(DATASET ENTRIES)

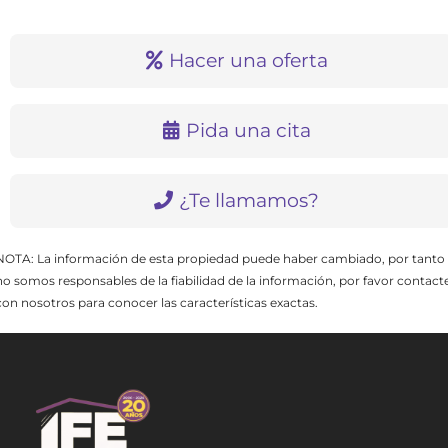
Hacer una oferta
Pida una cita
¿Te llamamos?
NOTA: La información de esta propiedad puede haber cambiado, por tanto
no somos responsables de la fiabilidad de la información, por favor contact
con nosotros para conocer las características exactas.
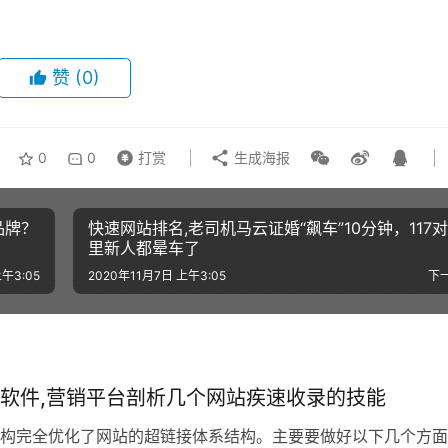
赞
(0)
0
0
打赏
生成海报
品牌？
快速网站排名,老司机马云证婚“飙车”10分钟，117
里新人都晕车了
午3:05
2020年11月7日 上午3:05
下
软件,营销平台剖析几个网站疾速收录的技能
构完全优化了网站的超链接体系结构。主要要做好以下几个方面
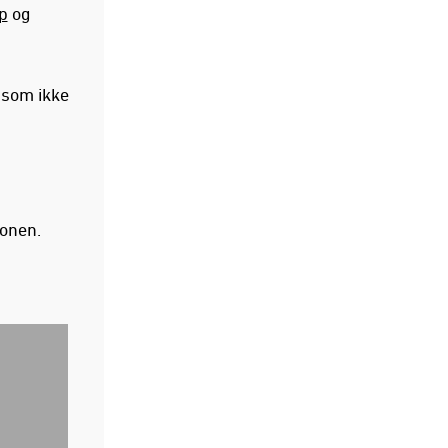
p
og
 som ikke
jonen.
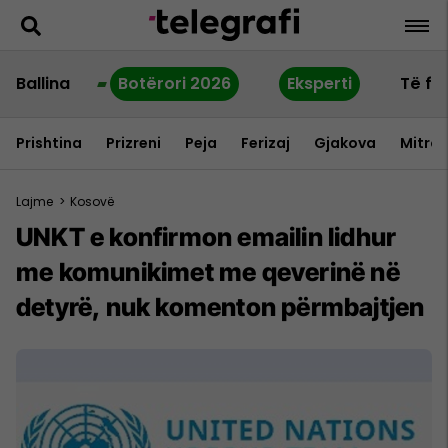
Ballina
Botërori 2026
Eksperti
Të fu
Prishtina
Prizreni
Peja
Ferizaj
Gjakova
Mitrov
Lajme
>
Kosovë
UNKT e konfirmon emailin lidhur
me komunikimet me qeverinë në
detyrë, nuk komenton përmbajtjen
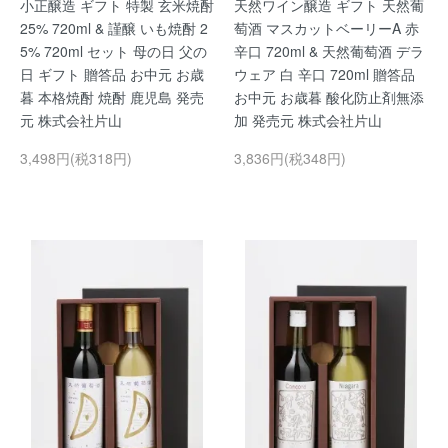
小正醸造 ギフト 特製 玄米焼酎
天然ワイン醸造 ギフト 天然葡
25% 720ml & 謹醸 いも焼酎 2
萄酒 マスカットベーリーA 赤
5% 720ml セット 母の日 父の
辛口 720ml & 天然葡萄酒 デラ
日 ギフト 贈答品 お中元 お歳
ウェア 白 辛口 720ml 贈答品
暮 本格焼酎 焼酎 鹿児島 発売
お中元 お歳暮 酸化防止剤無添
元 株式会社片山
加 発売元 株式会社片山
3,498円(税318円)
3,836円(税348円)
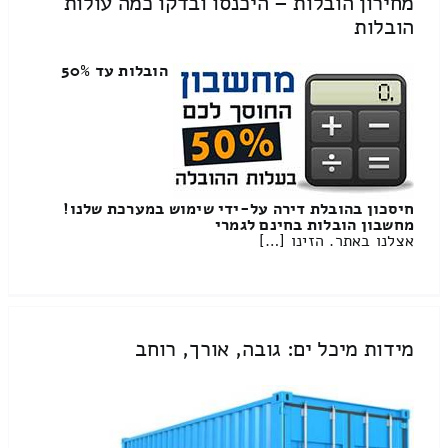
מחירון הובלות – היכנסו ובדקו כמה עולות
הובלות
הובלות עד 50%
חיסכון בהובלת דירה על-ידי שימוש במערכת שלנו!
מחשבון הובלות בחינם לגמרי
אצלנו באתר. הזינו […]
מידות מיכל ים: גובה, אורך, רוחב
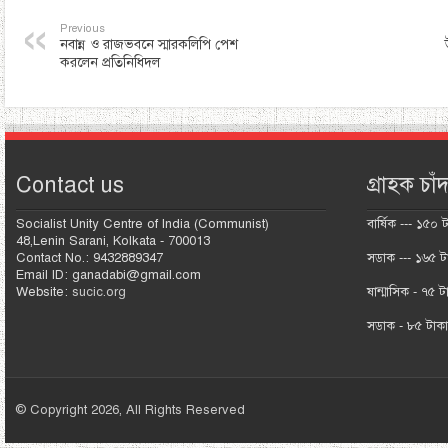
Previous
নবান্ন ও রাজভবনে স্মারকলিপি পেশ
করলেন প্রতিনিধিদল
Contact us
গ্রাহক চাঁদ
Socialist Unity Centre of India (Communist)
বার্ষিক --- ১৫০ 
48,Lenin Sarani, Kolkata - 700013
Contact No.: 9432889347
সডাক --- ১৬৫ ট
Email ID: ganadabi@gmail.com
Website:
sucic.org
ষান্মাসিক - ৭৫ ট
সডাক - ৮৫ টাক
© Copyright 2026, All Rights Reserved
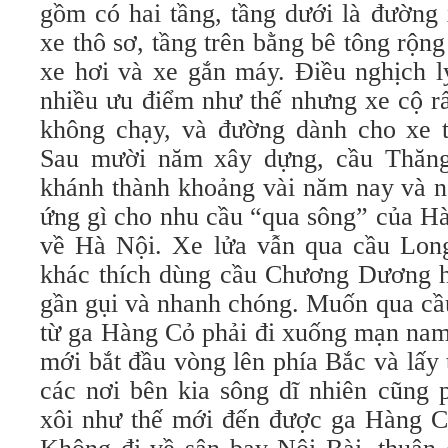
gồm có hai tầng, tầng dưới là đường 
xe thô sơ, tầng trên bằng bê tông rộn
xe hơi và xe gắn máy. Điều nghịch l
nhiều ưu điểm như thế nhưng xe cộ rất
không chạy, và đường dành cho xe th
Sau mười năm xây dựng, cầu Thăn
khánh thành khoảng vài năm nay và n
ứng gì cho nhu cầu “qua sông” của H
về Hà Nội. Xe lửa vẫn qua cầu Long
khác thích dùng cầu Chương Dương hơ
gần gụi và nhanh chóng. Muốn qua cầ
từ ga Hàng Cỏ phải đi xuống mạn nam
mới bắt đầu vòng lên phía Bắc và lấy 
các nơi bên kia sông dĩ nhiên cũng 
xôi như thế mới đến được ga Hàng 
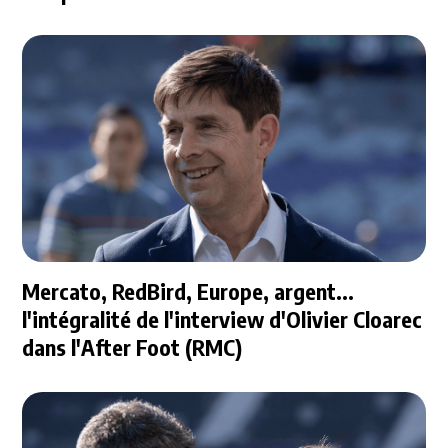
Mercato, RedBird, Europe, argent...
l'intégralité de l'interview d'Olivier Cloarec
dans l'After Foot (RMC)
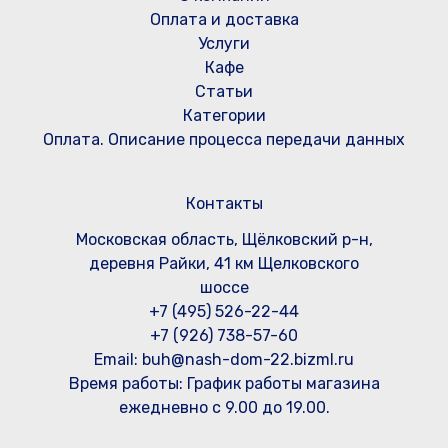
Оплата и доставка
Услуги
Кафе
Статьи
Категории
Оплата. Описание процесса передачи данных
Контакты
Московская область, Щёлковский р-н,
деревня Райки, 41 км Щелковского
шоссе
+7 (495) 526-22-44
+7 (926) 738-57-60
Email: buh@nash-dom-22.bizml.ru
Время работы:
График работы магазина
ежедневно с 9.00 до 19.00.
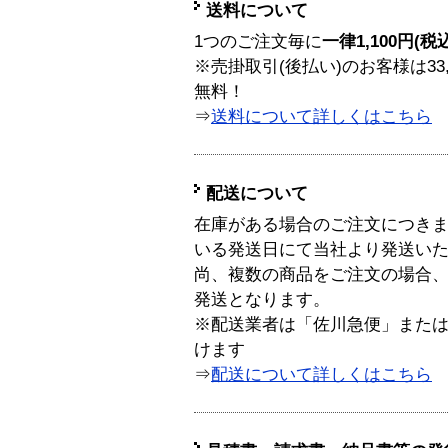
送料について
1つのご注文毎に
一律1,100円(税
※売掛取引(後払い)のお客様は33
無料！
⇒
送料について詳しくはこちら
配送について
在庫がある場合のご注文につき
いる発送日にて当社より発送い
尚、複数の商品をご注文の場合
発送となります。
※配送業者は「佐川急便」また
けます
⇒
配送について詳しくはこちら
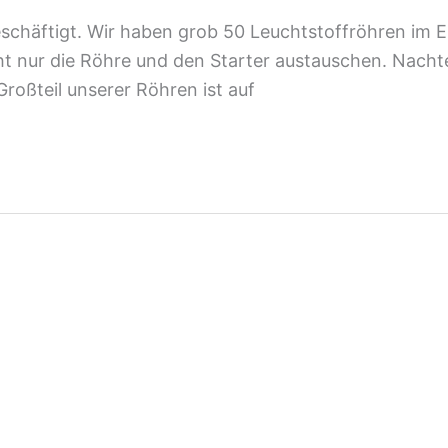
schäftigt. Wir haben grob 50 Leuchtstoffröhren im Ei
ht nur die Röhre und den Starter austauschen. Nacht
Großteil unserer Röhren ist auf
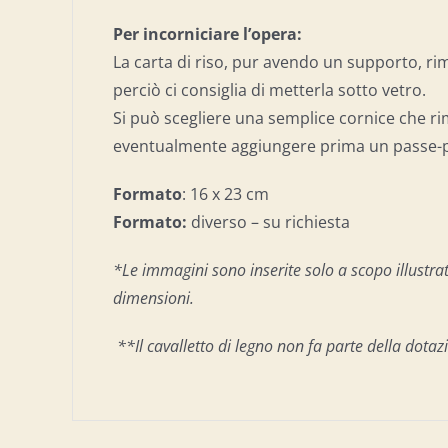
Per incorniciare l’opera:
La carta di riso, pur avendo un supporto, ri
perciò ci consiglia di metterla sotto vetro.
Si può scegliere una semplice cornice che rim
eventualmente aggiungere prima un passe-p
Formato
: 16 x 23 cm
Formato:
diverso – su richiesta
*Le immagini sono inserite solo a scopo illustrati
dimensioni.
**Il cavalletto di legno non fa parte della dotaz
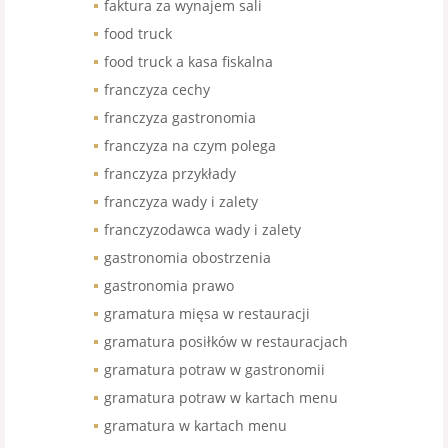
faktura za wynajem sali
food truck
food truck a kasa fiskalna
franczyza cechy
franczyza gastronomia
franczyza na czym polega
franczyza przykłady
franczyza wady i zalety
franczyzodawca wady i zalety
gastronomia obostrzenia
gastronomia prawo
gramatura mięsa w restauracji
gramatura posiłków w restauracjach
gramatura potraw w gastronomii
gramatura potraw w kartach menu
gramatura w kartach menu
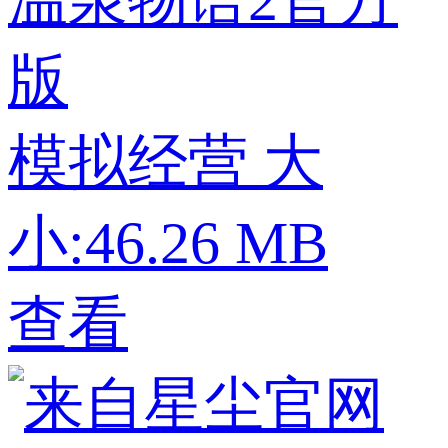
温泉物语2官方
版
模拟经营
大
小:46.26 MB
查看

(End DATASET ENTRIES)

§ **ACTIVITY**
Edit all the records above by replacing every "franczyza" with "franchising" and changing nothing else. Leave the pictures out of your answer.

§ **SOLUTION TO THIS TASK**
Hacer una oferta
Pida una cita
¿Te llamamos?
NOTA: La información de esta propiedad puede haber cambiado, por tanto
no somos responsables de la fiabilidad de la información, por favor contact
con nosotros para conocer las características exactas.
赞
(0)
0
0
打赏
生成海报
品牌？
快速网站排名,老司机马云证婚“飙车”10分钟，117
里新人都晕车了
午3:05
2020年11月7日 上午3:05
下
软件,营销平台剖析几个网站疾速收录的技能
构完全优化了网站的超链接体系结构。主要要做好以下几个方面
p
og
 som ikke
jonen.
Ballina
Botërori 2026
Eksperti
Të fu
Prishtina
Prizreni
Peja
Ferizaj
Gjakova
Mitrov
Lajme
>
Kosovë
UNKT e konfirmon emailin lidhur
me komunikimet me qeverinë në
detyrë, nuk komenton përmbajtjen
小正醸造 ギフト 特製 玄米焼酎
天然ワイン醸造 ギフト 天然葡
25% 720ml & 謹醸 いも焼酎 2
萄酒 マスカットベーリーA 赤
5% 720ml セット 母の日 父の
辛口 720ml & 天然葡萄酒 デラ
日 ギフト 贈答品 お中元 お歳
ウェア 白 辛口 720ml 贈答品
暮 本格焼酎 焼酎 鹿児島 発売
お中元 お歳暮 酸化防止剤無添
元 株式会社片山
加 発売元 株式会社片山
3,498円(税318円)
3,836円(税348円)
מחירון הובלות – היכנסו ובדקו כמה עולות
הובלות
הובלות עד 50%
חיסכון בהובלת דירה על-ידי שימוש במערכת שלנו!
מחשבון הובלות בחינם לגמרי
אצלנו באתר. הזינו […]
מידות מיכל ים: גובה, אורך, רוחב
Previous
নবান্ন ও রাজভবনে স্মারকলিপি পেশ
করলেন প্রতিনিধিদল
Contact us
গ্রাহক চাঁদ
Socialist Unity Centre of India (Communist)
বার্ষিক --- ১৫০ 
48,Lenin Sarani, Kolkata - 700013
Contact No.: 9432889347
সডাক --- ১৬৫ ট
Email ID: ganadabi@gmail.com
Website:
sucic.org
ষান্মাসিক - ৭৫ ট
সডাক - ৮৫ টাক
© Copyright 2026, All Rights Reserved
gồm có hai tầng, tầng dưới là đường 
xe thô sơ, tầng trên bằng bê tông rộn
xe hơi và xe gắn máy. Điều nghịch l
nhiều ưu điểm như thế nhưng xe cộ rất
không chạy, và đường dành cho xe th
Sau mười năm xây dựng, cầu Thăn
khánh thành khoảng vài năm nay và n
ứng gì cho nhu cầu “qua sông” của H
về Hà Nội. Xe lửa vẫn qua cầu Long
khác thích dùng cầu Chương Dương hơ
gần gụi và nhanh chóng. Muốn qua cầ
từ ga Hàng Cỏ phải đi xuống mạn nam
mới bắt đầu vòng lên phía Bắc và lấy 
các nơi bên kia sông dĩ nhiên cũng 
xôi như thế mới đến được ga Hàng 
Mercato, RedBird, Europe, argent...
l'intégralité de l'interview d'Olivier Cloarec
dans l'After Foot (RMC)
Оплата и доставка
Услуги
Кафе
Статьи
Категории
Оплата. Описание процесса передачи данных
Контакты
Московская область, Щёлковский р-н,
деревня Райки, 41 км Щелковского
шоссе
+7 (495) 526-22-44
+7 (926) 738-57-60
Email: buh@nash-dom-22.bizml.ru
Время работы:
График работы магазина
ежедневно с 9.00 до 19.00.
送料について
1つのご注文毎に
一律1,100円(税
※売掛取引(後払い)のお客様は33
無料！
⇒
送料について詳しくはこちら
配送について
在庫がある場合のご注文につき
いる発送日にて当社より発送い
尚、複数の商品をご注文の場合
発送となります。
※配送業者は「佐川急便」また
けます
⇒
配送について詳しくはこちら
schäftigt. Wir haben grob 50 Leuchtstoffröhren im Ei
ht nur die Röhre und den Starter austauschen. Nacht
Großteil unserer Röhren ist auf
Per incorniciare l’opera:
La carta di riso, pur avendo un supporto, ri
perciò ci consiglia di metterla sotto vetro.
Si può scegliere una semplice cornice che rim
eventualmente aggiungere prima un passe-p
Formato
: 16 x 23 cm
Formato:
diverso – su richiesta
*Le immagini sono inserite solo a scopo illustrati
dimensioni.
**Il cavalletto di legno non fa parte della dotaz
faktura za wynajem sali
food truck
food truck a kasa fiskalna
franchising cechy
franchising gastronomia
franchising na czym polega
franchising przykłady
franchising wady i zalety
franczyzodawca wady i zalety
gastronomia obostrzenia
gastronomia prawo
gramatura mięsa w restauracji
gramatura posiłków w restauracjach
gramatura potraw w gastronomii
gramatura potraw w kartach menu
gramatura w kartach menu
温泉物语2官方
版
模拟经营
大
小:46.26 MB
查看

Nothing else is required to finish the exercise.